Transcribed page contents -
════════════════════

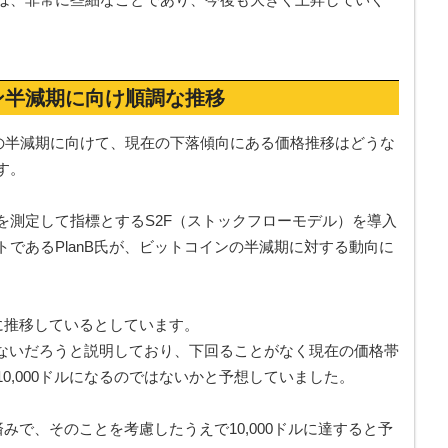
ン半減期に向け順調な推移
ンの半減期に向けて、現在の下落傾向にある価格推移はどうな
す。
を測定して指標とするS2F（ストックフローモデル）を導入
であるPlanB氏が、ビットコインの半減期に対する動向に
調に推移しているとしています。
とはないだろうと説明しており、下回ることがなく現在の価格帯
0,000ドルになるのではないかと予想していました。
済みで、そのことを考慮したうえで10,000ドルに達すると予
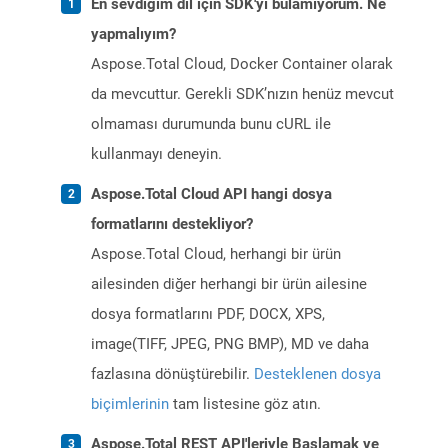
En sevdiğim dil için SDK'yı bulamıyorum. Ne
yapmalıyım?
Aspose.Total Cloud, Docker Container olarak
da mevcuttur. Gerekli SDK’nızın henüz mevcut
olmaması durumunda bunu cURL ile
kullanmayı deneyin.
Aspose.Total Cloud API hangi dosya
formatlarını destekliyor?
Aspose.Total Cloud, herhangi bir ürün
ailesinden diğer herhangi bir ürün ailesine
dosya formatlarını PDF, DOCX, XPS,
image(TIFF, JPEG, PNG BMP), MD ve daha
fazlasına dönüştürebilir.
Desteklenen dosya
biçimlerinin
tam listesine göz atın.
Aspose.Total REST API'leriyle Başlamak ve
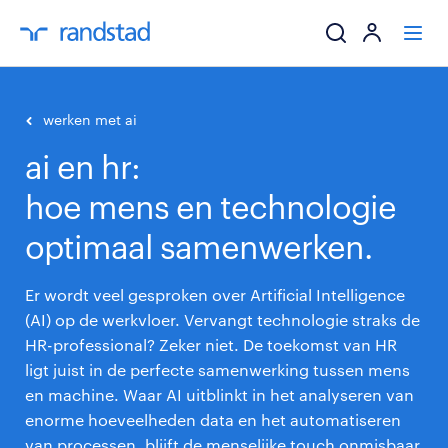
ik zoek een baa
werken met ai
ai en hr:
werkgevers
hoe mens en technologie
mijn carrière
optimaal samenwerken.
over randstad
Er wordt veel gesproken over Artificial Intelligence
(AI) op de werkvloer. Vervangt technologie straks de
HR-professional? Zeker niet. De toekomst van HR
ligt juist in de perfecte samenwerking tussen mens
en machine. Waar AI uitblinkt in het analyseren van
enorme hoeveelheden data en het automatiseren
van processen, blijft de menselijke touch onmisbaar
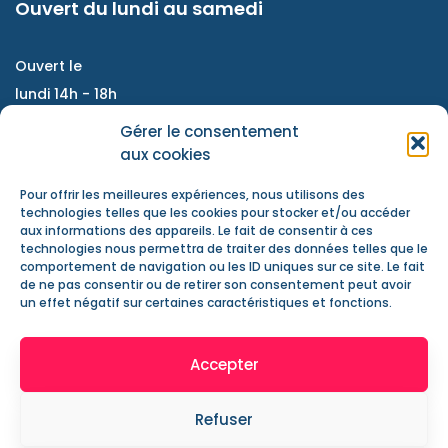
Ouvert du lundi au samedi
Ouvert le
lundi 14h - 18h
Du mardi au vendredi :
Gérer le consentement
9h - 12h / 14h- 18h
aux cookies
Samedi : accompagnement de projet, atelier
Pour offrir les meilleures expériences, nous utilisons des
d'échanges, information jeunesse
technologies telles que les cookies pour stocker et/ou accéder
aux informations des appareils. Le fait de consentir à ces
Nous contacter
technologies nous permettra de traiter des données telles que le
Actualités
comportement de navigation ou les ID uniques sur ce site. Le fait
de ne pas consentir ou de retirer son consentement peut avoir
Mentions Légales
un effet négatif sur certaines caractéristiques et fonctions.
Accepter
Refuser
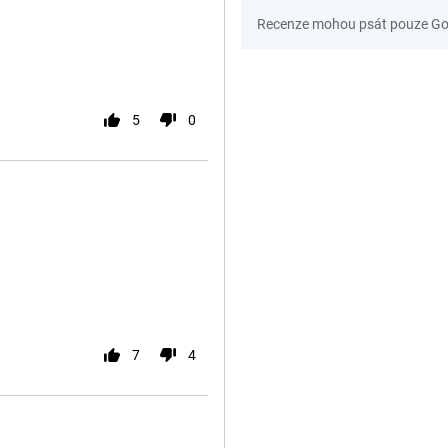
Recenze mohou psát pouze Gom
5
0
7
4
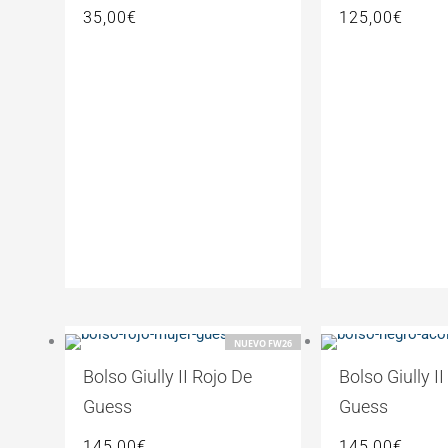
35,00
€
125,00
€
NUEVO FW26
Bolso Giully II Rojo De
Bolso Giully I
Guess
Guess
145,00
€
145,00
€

════════════════════

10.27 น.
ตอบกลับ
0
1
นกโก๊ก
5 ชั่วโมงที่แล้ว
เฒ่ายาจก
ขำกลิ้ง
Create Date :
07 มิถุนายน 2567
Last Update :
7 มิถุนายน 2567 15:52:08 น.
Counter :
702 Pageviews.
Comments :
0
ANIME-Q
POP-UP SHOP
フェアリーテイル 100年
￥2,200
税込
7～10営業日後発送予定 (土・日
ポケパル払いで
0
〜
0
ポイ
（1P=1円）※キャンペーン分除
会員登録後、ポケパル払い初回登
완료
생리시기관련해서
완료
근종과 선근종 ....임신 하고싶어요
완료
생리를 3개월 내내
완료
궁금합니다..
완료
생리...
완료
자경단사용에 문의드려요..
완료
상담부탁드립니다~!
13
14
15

════════════════════

Go through the entries above and report every line in which the word "Cloud" appears.

Response below -
Aspose.Total Cloud, Docker Container olarak
Aspose.Total Cloud API hangi dosya
Aspose.Total Cloud, herhangi bir ürün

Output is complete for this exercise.